We take a look back at the archives of the Weekly World News and the strange New York stories:
GIANT TURTLES
In 1997, The New York uncovered a nest of giant turtles in the New York sewer system capable of snapping off a man’s hand in a single bite. One specimen was captured at a Bronx treatment plant and sent to the Bronx Zoo where it was declared patently ‘prehistoric’.
But where did these monsters come from? “The Hudson River gets too much water and gates are opened to allow the water to flow into the East River.”
SAUCERS OVER BROOKLYN
The Blizzard of 1888 immobilized the city, responsible for the deaths of hundreds and shutting down almost every element of New York infrastructure. It was such a devastating storm that there could only be one cause — beings from outer space.
As proven in the photograph above, obtained by the Weekly World News in 2007 from a source at the Brooklyn Eagle, flying saucers menacingly hung in the air over South Brooklyn during the storm. “We were being tested,” claimed a representative from the government’s Unexplained Phenomena Bureau. Apparently, we passed.
The New York GHOST PRIDE PARADE
A gathering of phantoms terrorized socialites along Fifth Avenue in 2006 as they marched down the street in a parade, walking through traffic and alarming law enforcement. A police barricade at 57th Street proved useless as the spectral community simply passed right through it.
“It was surreal. I saw a Civil War soldier, an ancient Roman, a cavewoman and other strange apparitions. There were even a few celebrities, like Laurel and Hardy and Mark Twain.”
DUCKMEBA
It is particularly irresponsible of the city to cover up the deadly event which occurred on Coney Island in July 2007, when an ‘undulating amoeba’ with the head of a duck and webbed feet rose from the ocean and attacked people along the boardwalk.
The beast apparently destroyed the Cyclone — it was swiftly repaired — and viciously went after the Parachute Jump before its ‘viscous body’ evaporated before the eyes of stunned police officers.
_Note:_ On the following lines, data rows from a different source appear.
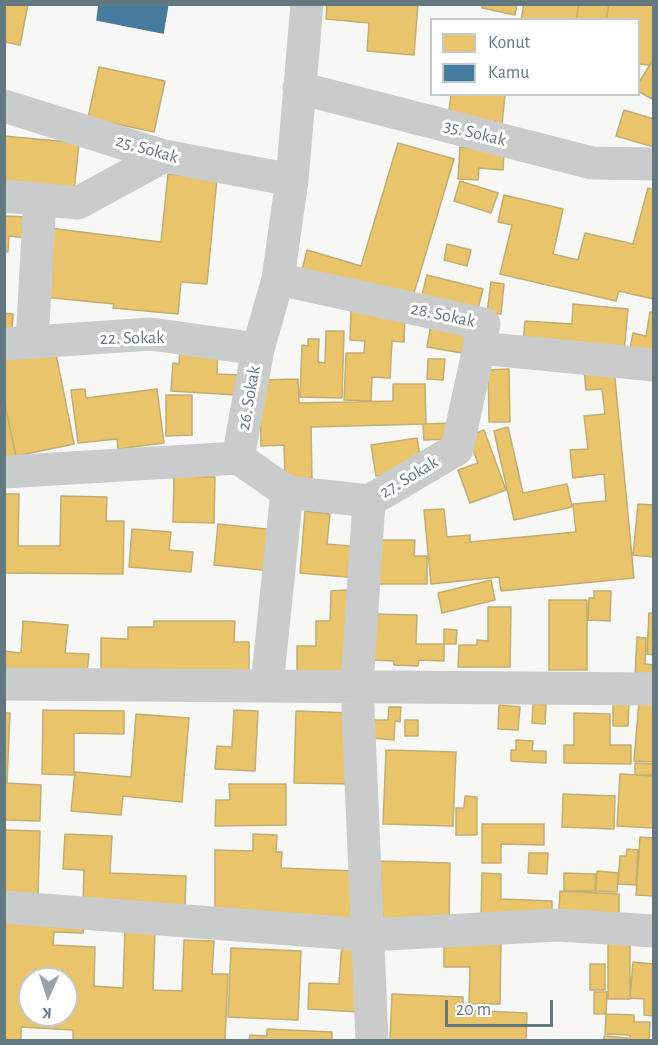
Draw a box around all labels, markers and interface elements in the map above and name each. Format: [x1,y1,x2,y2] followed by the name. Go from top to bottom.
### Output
[430,18,640,96] legend
[488,34,530,52] text: Konut
[488,64,529,82] text: Kamu
[442,115,508,151] street label: 35. Sokak
[113,130,181,168] street label: 25. Sokak
[409,298,477,332] street label: 28. Sokak
[99,327,165,349] street label: 22. Sokak
[233,364,265,432] street label: 26. Sokak
[376,451,442,503] street label: 27. Sokak
[18,967,78,1027] north arrow
[448,988,556,1026] scale bar
[456,1001,491,1019] text: 20 m
[42,1005,52,1021] text: K

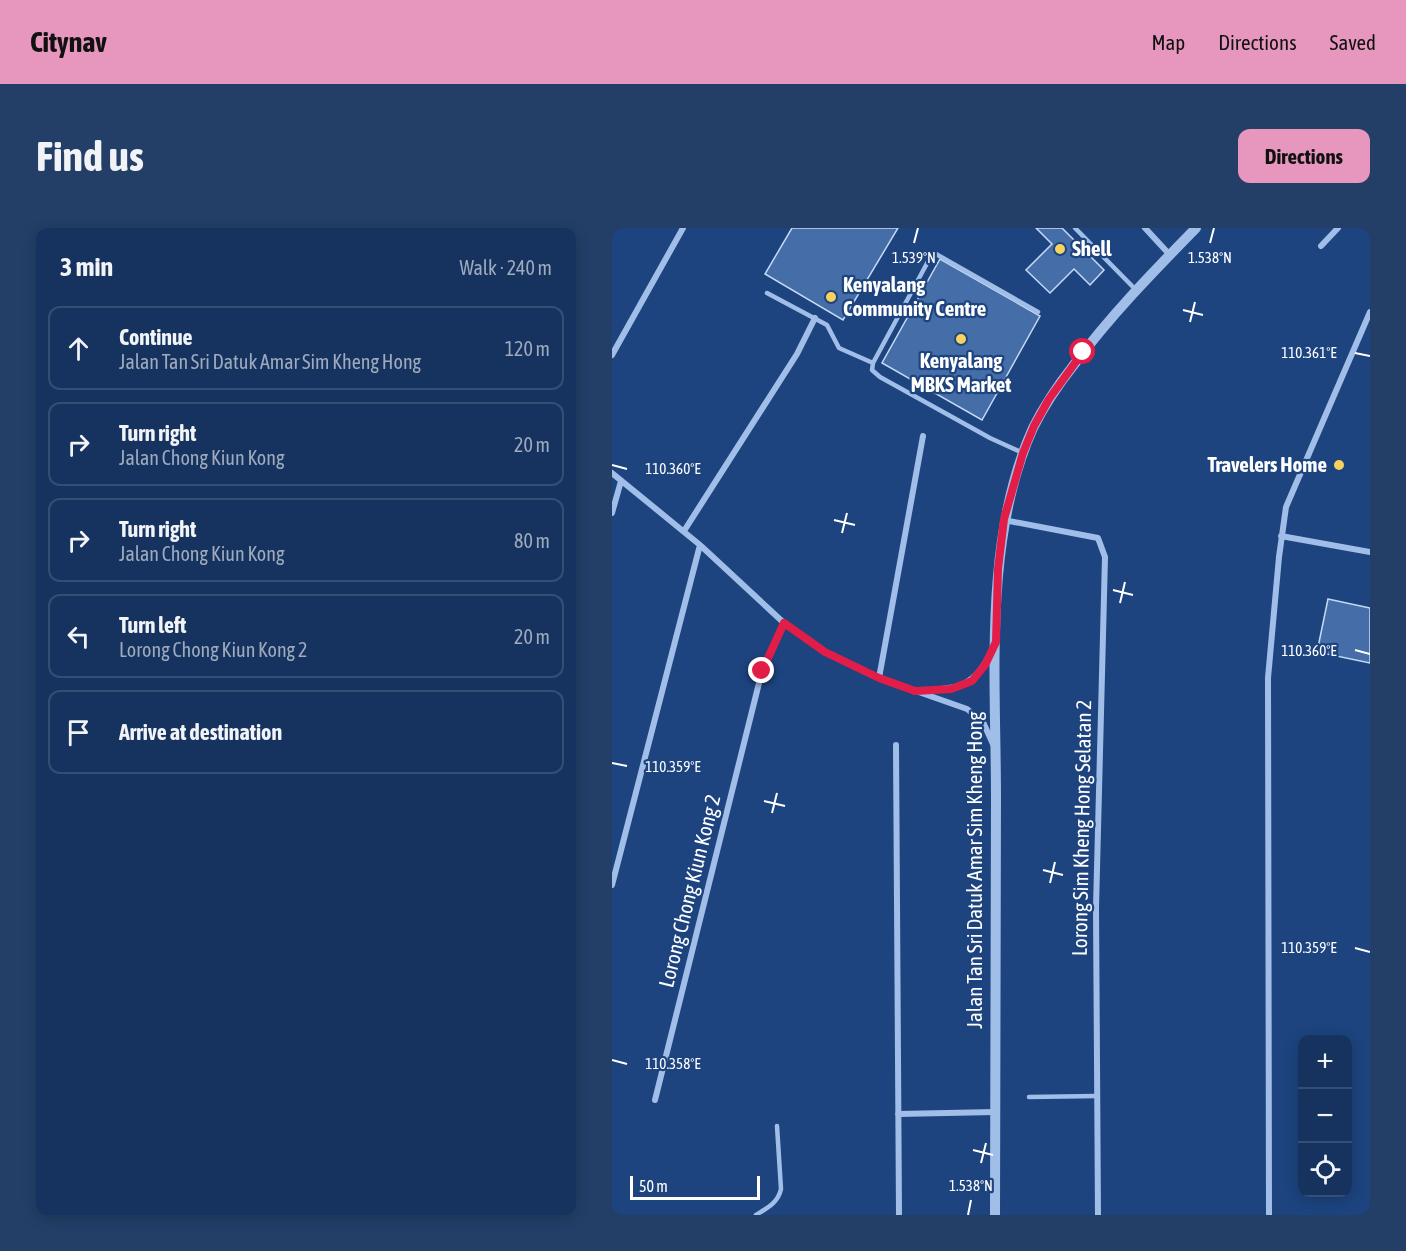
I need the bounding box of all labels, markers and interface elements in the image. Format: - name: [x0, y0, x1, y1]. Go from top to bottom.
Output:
- text: Citynav: [30, 26, 107, 58]
- text: Map: [1151, 30, 1185, 54]
- text: Directions: [1218, 30, 1297, 54]
- text: Saved: [1330, 30, 1376, 54]
- button: Directions: [1238, 129, 1370, 183]
- text: Find us: [36, 132, 144, 180]
- place label: Shell: [1072, 236, 1112, 260]
- marker: Shell: [1053, 242, 1067, 256]
- text: 1.539°N: [892, 249, 936, 266]
- text: 1.538°N: [1188, 249, 1232, 266]
- text: 3 min: [60, 252, 113, 282]
- text: Walk · 240 m: [460, 256, 552, 279]
- place label: Kenyalang Community Centre: [843, 272, 986, 320]
- marker: Kenyalang Community Centre: [824, 290, 838, 304]
- text: Continue: [119, 324, 193, 350]
- icon: ahead: [62, 332, 95, 365]
- marker: Kenyalang MBKS Market: [954, 332, 968, 346]
- text: 120 m: [505, 337, 550, 360]
- route start: [1069, 338, 1095, 364]
- text: 110.361°E: [1281, 344, 1337, 361]
- place label: Kenyalang MBKS Market: [911, 348, 1011, 396]
- text: Jalan Tan Sri Datuk Amar Sim Kheng Hong: [119, 350, 421, 373]
- text: Turn right: [119, 420, 196, 446]
- icon: right: [62, 428, 95, 461]
- text: 20 m: [514, 433, 550, 456]
- text: Jalan Chong Kiun Kong: [119, 446, 284, 469]
- place label: Travelers Home: [1207, 452, 1327, 476]
- marker: Travelers Home: [1332, 458, 1346, 472]
- text: 110.360°E: [645, 460, 701, 477]
- text: Turn right: [119, 516, 196, 542]
- icon: right: [62, 524, 95, 557]
- text: 80 m: [514, 529, 550, 552]
- text: Jalan Chong Kiun Kong: [119, 542, 284, 565]
- text: Turn left: [119, 612, 186, 638]
- icon: left: [62, 620, 95, 653]
- text: 20 m: [514, 625, 550, 648]
- text: Lorong Chong Kiun Kong 2: [119, 638, 307, 661]
- text: 110.360°E: [1281, 642, 1337, 659]
- route end: [748, 657, 774, 683]
- street label: Lorong Sim Kheng Hong Selatan 2: [1067, 700, 1095, 956]
- street label: Jalan Tan Sri Datuk Amar Sim Kheng Hong: [962, 711, 986, 1029]
- icon: arrive: [62, 716, 95, 749]
- text: Arrive at destination: [119, 719, 282, 745]
- text: 110.359°E: [645, 758, 701, 775]
- street label: Lorong Chong Kiun Kong 2: [653, 792, 725, 990]
- text: 110.359°E: [1281, 939, 1337, 956]
- map controls: [1298, 1035, 1352, 1197]
- button: +: [1298, 1035, 1352, 1089]
- text: 110.358°E: [645, 1055, 701, 1072]
- button: −: [1298, 1089, 1352, 1143]
- button: locate: [1298, 1143, 1352, 1197]
- scale bar: [630, 1173, 760, 1200]
- text: 50 m: [639, 1177, 668, 1195]
- text: 1.538°N: [949, 1177, 993, 1194]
Certainly you remember Mayor Bloomberg’s lame story about this event being ‘an aberrant form of ball lightning’? Well, the News blows that lie right out of the water.
SEWER GATORS
A popular urban legend is given forceful historical credibility by the tabloid, exploring the long history of alligator sightings in the New York sewers. In the 1930s, sewer workers were authorized to “shoot, poison or drown every one they could track down.” There were so many sightings in the 1950s, claims the paper, that sanitation workers purportedly demanded “protection from attacks.”
FRENZIED WOLFMEN
In 2002, a man viciously attacked his girlfriend in her apartment by biting her in the face. Or, as the News reported it, “gorged himself on chunks of her flesh!”
Clearly a telltale sign of lycanthropy, the News helpfully adds “The case recalls the mythical creature explored in folklore and in such Hollywood films as I Was A Teenage Werewolf.”
FISH MOBSTERS
The aquatic population of the East River is not immune from organized crime, as one Lower East Side resident discovered in 2007 when he awoke one morning to discover seven dead trout in his bed.
Officials tracked the crime to a deadly internecine war among the ‘trout, carp and bass’ of the river. “We think they have fishermen on the payroll,” said one detective.
But it’s not been all horror and doom for New York City in the pages of the Weekly World News. According to a 2002, article, the legendary Fountain of Youth was discovered underneath the streets of the city. One catch — it’s in a subway toilet.